Copy the lines below word for word, leaving out the pictures.

[Dataset items]
++++++++

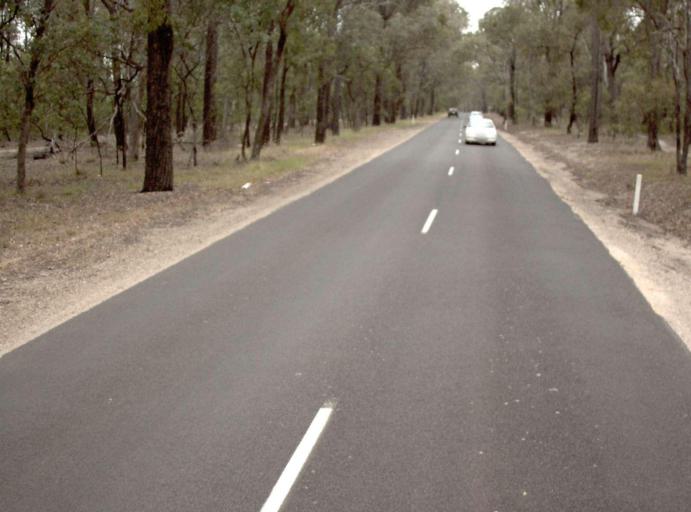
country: AU
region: Victoria
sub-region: Wellington
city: Heyfield
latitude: -37.9439
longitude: 146.7645
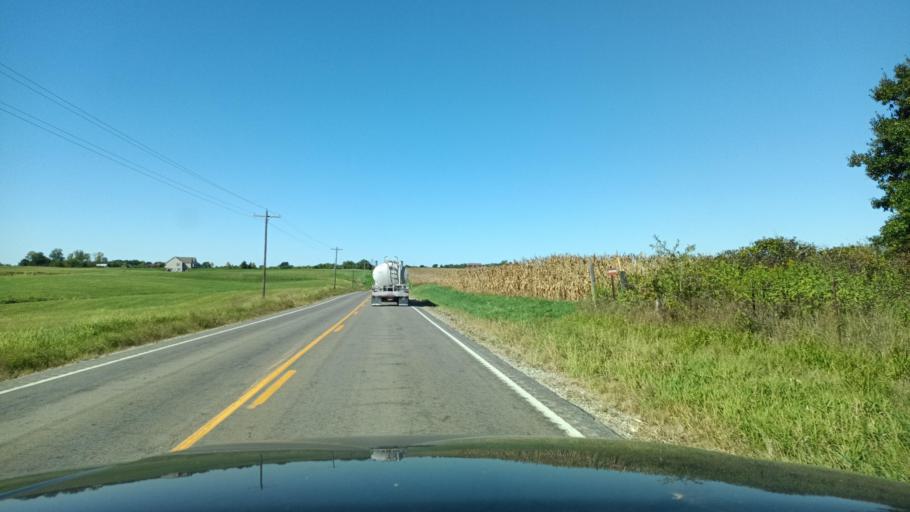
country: US
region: Missouri
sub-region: Scotland County
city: Memphis
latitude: 40.4562
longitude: -92.1255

++++++++

> [WRITTEN SOLUTION]:
country: AU
region: Victoria
sub-region: Wellington
city: Heyfield
latitude: -37.9439
longitude: 146.7645
country: US
region: Missouri
sub-region: Scotland County
city: Memphis
latitude: 40.4562
longitude: -92.1255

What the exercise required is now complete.